Юрский появился на экране в знакомой фуражке Остапа и сразу несколько озадачил умным и чуть печальным взглядом, брошенным с экрана в кинозал. Этот чисто театральный прием несколько раз используется в фильме, и каждый раз у «великого комбинатора» оказываются умные и грустные глаза, обращенные прямо к нам. Что это значит?
Юрский отказался от какой бы то ни было стилизации, театрализации Бендера, от «условности» в этом характере. Он сыграл его реальную судьбу, и она оказалась не слишком веселой. Действительно это так, если за остротами и афоризмами расчистить реальный, живой план человеческого поведения. Другой вопрос (спорный, не простой, и не тут его разрешать) — нужно ли было именно так обходиться с комедийно-условной тканью произведения. Швейцер и Юрский обошлись так — это их право, они же переживают и неизбежные потери, первая из которых — смех. Вторая, чисто техническая на первый взгляд — ритм. «Реальный» подход к характерам и событиям «Золотого теленка» дал фильму тот вяловатый ритм, ту ритмическую необязательность, которая, бесспорно, вредит делу.
А Остап? Остап все-таки интересен почти в каждом своем движении. Все то, что Юрскому дорого и близко в человеческой натуре, тут как бы предстало в новом повороте — направленное к ложному идеалу. Вера в миллион, убежденность во всесилии денег, страстное желание «командовать парадом», мечты о Рио- де-Жанейро, пальмах, «малопотертом смокинге». И как неизбежность — жалкий, трагический финал. Ложной была цель, напрасно истрачены силы.
******************************
#### [УСЛОВИЯ ЗАДАНИЯ]
Продолжите фрагмент о Юрском в роли Остапа Бендера, начав сразу после его последнего предложения.

#### [ИЗВЛЕЧЕННЫЕ ДАННЫЕ]
******************************
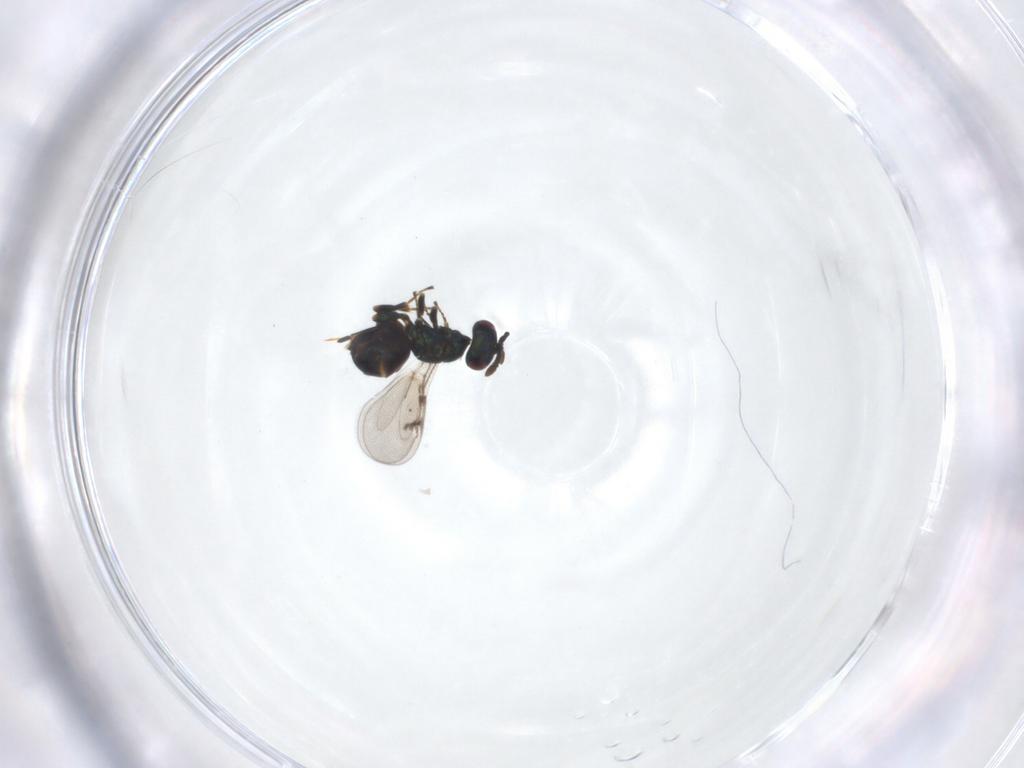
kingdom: Animalia
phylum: Arthropoda
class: Insecta
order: Hymenoptera
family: Pteromalidae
******************************
#### [ОТВЕТ]
Мечтатель Бендер, идеалист Бендер, искатель Бендер терпит крах. Но Юрскому важно то, что он, Бендер, — именно мечтатель, а не стяжатель, скажем. Искатель, а не скряга, не накопитель. И когда в фильме впрямую встречаются в поединке подпольный миллионер Корейко — Е. Евстигнеев и миллионер-мечтатель Бендер — С. Юрский, это встреча двух непримиримых противников. Их принципиальное различие для Юрского и Швейцера, кажется, более важно, чем одинаковый крах обоих. Бендер «выше сытости» — вот что дорого актеру, это он и сыграл.
Т. Марченко. СЕРГЕЙ ЮРСКИЙ. «Актеры советского кино» выпуск 6, 1970
Его первое появление на экране прошло незамеченным.
О дебюте на сцене Ленинградского Большого драматического театра им. М. Горького писали. Сравнивали его Олега Савина из постановки розовской пьесы «В поисках радости» с его же Пино из спектакля «Синьор Марио пишет комедию». Удивлялись абсолютной контрастности характеров персонажей, отмечали индивидуальность молодого актера. Предсказывали ему интересное будущее.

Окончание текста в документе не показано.